>>

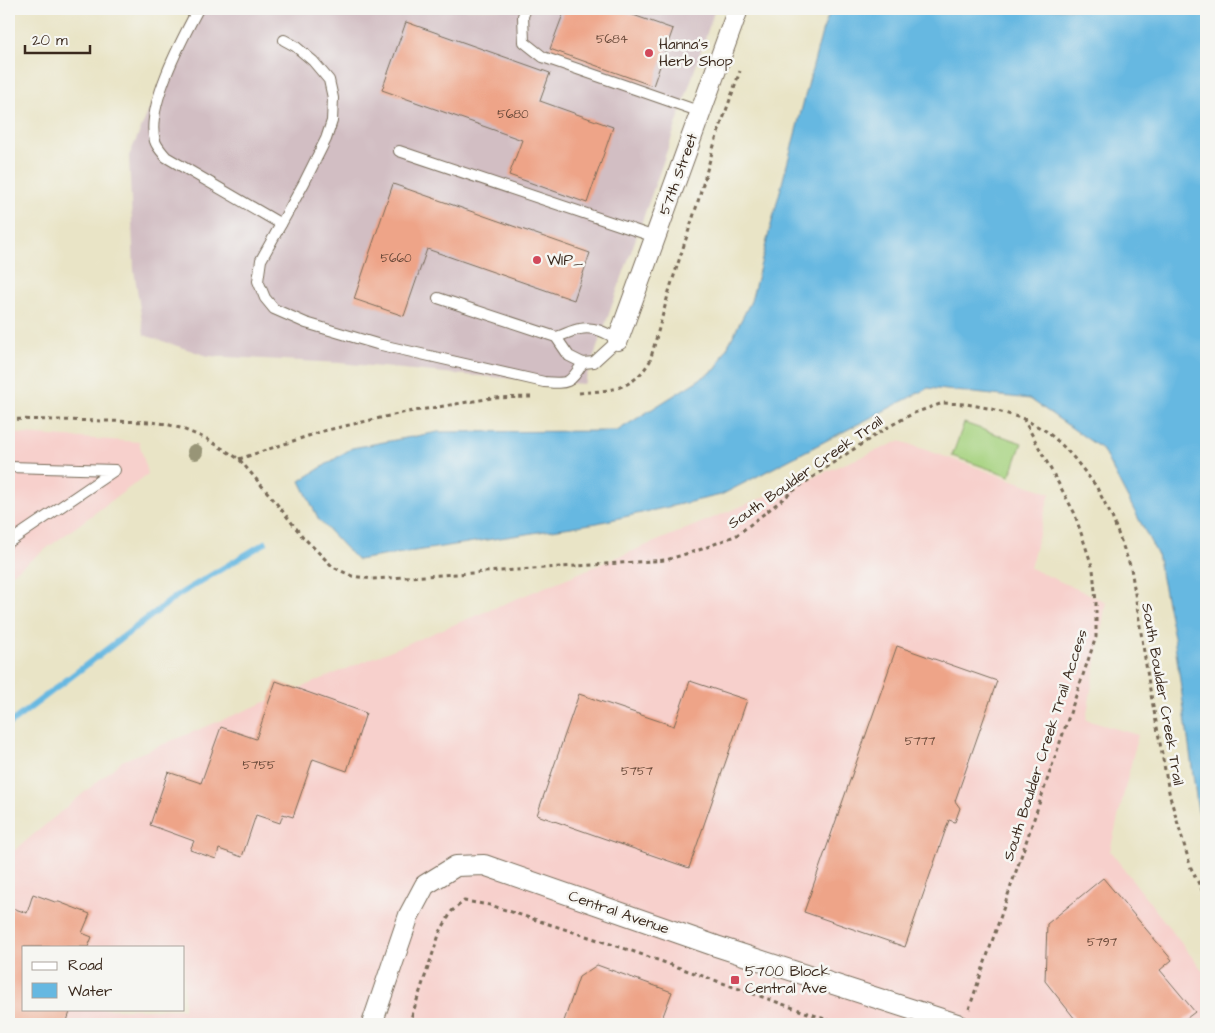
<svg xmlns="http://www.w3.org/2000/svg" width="1215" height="1033" viewBox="0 0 1215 1033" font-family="'Architects Daughter',sans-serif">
<rect width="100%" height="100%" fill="#f6f6f2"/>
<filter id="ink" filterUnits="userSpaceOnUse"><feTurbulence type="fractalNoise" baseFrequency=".02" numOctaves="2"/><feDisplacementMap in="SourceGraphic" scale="10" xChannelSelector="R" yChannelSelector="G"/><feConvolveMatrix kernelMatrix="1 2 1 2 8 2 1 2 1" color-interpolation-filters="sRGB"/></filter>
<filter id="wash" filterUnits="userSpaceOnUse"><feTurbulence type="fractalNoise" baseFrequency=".0096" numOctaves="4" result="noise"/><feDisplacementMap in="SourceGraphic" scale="20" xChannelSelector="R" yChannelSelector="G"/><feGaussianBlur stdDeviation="1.12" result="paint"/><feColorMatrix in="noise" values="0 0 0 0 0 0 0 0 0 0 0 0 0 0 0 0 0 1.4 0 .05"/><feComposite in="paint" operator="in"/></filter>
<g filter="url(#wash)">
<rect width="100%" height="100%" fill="#e9e4c6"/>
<g fill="#f7d0cc" fill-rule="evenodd">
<path d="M9,433L139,442L148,474L9,576Z"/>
<path d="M900,441L1050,493L1030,568L1106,602L1086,720L1138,735L1110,851L1206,975V1024H9V855L122,761ZM24,947H184V1009H24Z"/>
</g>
<path fill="#d2bec3" d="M193,9H715L673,134L584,384L466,375L339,363L208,356L144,335L134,270L129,156Z"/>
<path fill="#a5d27e" stroke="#707e4e" d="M964,423L1022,443L1010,476L952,456Z"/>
<path fill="#66b8e1" stroke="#507180" d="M831,9H1206V829L1198,811L1174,637L1157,554L1102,449L1030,399L928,388L721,495L597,523L357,560L319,520L300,481L352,448L438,432L617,431L716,369L751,301L822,32Z"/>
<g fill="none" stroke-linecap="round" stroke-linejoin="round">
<path stroke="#66b8e1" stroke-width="6" d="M9,724L178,595L265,543"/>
</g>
<g id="blocks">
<g fill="#eea488">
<path d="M565,9H616L673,29L653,86L550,49Z"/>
<path d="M406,22L550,73L540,101L613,127L587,203L509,175L522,140L382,90Z"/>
<path d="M393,184L590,253L574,300L427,249L404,316L354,299Z"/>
<path d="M897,646L997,681L955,801L960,808L955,822L949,820L905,947L804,912Z"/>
<path d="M276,681L366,713L347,771L313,759L293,817L283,814L280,823L256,815L242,857L219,849L216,859L190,850L194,841L150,825L168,772L201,783L221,727L256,739Z"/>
<path d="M690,681L747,700L689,868L537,815L579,694L674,726Z"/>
<path d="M1103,878L1172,960L1160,970L1195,1012L1179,1024H1079L1045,981L1047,924Z"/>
<path d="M33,894L55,902H59L90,914L82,933L92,937L88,947H24V1009H71L66,1024H9V907L27,913Z"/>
<path d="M597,965L672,992L660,1024H563L579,977Z"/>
</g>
</g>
</g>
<g filter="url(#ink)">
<use href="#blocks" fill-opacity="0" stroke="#786b59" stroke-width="1"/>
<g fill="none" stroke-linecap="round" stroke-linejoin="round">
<defs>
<g id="service">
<path d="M198,9C182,39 145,108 155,141C157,147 162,152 166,157L281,224"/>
<path d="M526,9L523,16L524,42L543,57L701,112"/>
<path d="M284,40L295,46L313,61L329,80L333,98L332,121L326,139L304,183L261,260L258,281L265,298L274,309L306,323L377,344L544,382C569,384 569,384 583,363"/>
<path d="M399,151L655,237"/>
<path d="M438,298L556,337L569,356L583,363L594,362L618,340C607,333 594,326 580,329C572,330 564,335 556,337"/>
<path d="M9,467L115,470L9,542"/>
</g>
<g id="minor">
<path d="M618,340L738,9"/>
<path d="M372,1024L409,915L425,885L456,866L484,865L716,946L957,1024"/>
</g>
</defs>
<use href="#service" stroke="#786b59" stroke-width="12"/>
<use href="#minor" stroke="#786b59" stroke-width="22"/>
<g stroke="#786b59" stroke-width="3" stroke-dasharray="4 4" stroke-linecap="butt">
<path d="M579,393C611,390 632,391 650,361L670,288L697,205L715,142L740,71"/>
<path d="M9,419L151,422L166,424L180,428L207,439L239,459L273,499L303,537L333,567L352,576L372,579L441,575L666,560L702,549L737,535L793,491L840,458L888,427L914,413L943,403L966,404L988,408L1024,419L1046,431L1061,444L1074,458L1096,486L1112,517L1131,568L1149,684L1170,797L1191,868L1206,898"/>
<path d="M239,459L323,431L402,413L492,398L531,397"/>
<path d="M969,1009L1096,637V603L1093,569L1074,512L1024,420"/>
<path d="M409,1024L440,932L452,911L464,901L490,905L629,950L839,1024"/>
</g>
<use href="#service" stroke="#fff" stroke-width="10"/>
<use href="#minor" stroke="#fff" stroke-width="20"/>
</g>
<circle fill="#989577" cx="195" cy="452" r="8"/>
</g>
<g fill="#d1495b" stroke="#f6f6f2" stroke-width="2">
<circle cx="649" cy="53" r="5"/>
<circle cx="537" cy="260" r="5"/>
<rect x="730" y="975" width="10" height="10" rx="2.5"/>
</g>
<g text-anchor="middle" stroke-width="5" stroke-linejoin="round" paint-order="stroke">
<g font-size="12" fill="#684838">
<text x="612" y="43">5684</text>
<text x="513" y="118">5680</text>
<text x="396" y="262">5660</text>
<text x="920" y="745">5777</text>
<text x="259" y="769">5755</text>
<text x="637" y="775">5757</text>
<text x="1102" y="946">5797</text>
</g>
<g font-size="15" fill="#3b2a1e" stroke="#f6f6f2" text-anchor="start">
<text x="659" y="49">Hanna's<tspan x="659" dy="17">Herb Shop</tspan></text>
<text x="547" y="265">WIP_</text>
<text x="745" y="976">5700 Block<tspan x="745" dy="17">Central Ave</tspan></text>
</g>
<g font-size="15" fill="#3b2a1e" stroke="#f6f6f2">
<text transform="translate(678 174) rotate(-70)" y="5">57th Street</text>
<text transform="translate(805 472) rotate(-35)" y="5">South Boulder Creek Trail</text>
<text transform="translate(1163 694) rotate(80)" y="5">South Boulder Creek Trail</text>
<text transform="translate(1045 745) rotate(-72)" y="5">South Boulder Creek Trail Access</text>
<text transform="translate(619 912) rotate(19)" y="5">Central Avenue</text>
</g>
</g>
<rect width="1215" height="1033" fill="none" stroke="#f6f6f2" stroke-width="30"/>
<rect x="22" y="946" width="162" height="65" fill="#f6f6f2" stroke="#aba49d"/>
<rect x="32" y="962" width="25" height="8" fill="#ffffff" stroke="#aba49d"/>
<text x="68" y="970" font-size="15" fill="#3b2a1e">Road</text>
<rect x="32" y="983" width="25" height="15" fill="#66b8e1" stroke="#aba49d"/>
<text x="68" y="996" font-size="15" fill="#3b2a1e">Water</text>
<path d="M25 45v8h65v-8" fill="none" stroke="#3b2a1e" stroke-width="2.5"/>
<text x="32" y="45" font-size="15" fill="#3b2a1e" stroke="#f6f6f2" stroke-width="4" paint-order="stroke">20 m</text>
</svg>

<<

• [THE TASK] Please return all lines in the material above that include the word "xChannelSelector".

• [EXERCISE OUTPUT]
<filter id="ink" filterUnits="userSpaceOnUse"><feTurbulence type="fractalNoise" baseFrequency=".02" numOctaves="2"/><feDisplacementMap in="SourceGraphic" scale="10" xChannelSelector="R" yChannelSelector="G"/><feConvolveMatrix kernelMatrix="1 2 1 2 8 2 1 2 1" color-interpolation-filters="sRGB"/></filter>
<filter id="wash" filterUnits="userSpaceOnUse"><feTurbulence type="fractalNoise" baseFrequency=".0096" numOctaves="4" result="noise"/><feDisplacementMap in="SourceGraphic" scale="20" xChannelSelector="R" yChannelSelector="G"/><feGaussianBlur stdDeviation="1.12" result="paint"/><feColorMatrix in="noise" values="0 0 0 0 0 0 0 0 0 0 0 0 0 0 0 0 0 1.4 0 .05"/><feComposite in="paint" operator="in"/></filter>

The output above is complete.